- [WHAT THE EXERCISE ASKS]: Transcribe the line with "في ابتكارات التعبئة" and all the lines that follow it in the material below, exactly as they stand.
----- RECORDS TO USE -----
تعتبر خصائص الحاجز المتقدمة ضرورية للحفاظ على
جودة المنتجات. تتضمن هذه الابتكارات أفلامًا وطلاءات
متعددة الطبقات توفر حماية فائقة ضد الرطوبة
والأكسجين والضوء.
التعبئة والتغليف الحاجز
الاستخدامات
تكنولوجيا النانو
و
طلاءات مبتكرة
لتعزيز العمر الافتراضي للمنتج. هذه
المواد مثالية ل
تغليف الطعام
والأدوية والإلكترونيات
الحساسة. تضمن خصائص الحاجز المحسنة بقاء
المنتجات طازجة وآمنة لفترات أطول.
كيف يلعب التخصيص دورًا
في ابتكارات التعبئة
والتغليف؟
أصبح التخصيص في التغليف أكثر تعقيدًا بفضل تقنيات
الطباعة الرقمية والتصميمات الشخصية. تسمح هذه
-----
- [EXERCISE RESULT]:
في ابتكارات التعبئة
والتغليف؟
أصبح التخصيص في التغليف أكثر تعقيدًا بفضل تقنيات
الطباعة الرقمية والتصميمات الشخصية. تسمح هذه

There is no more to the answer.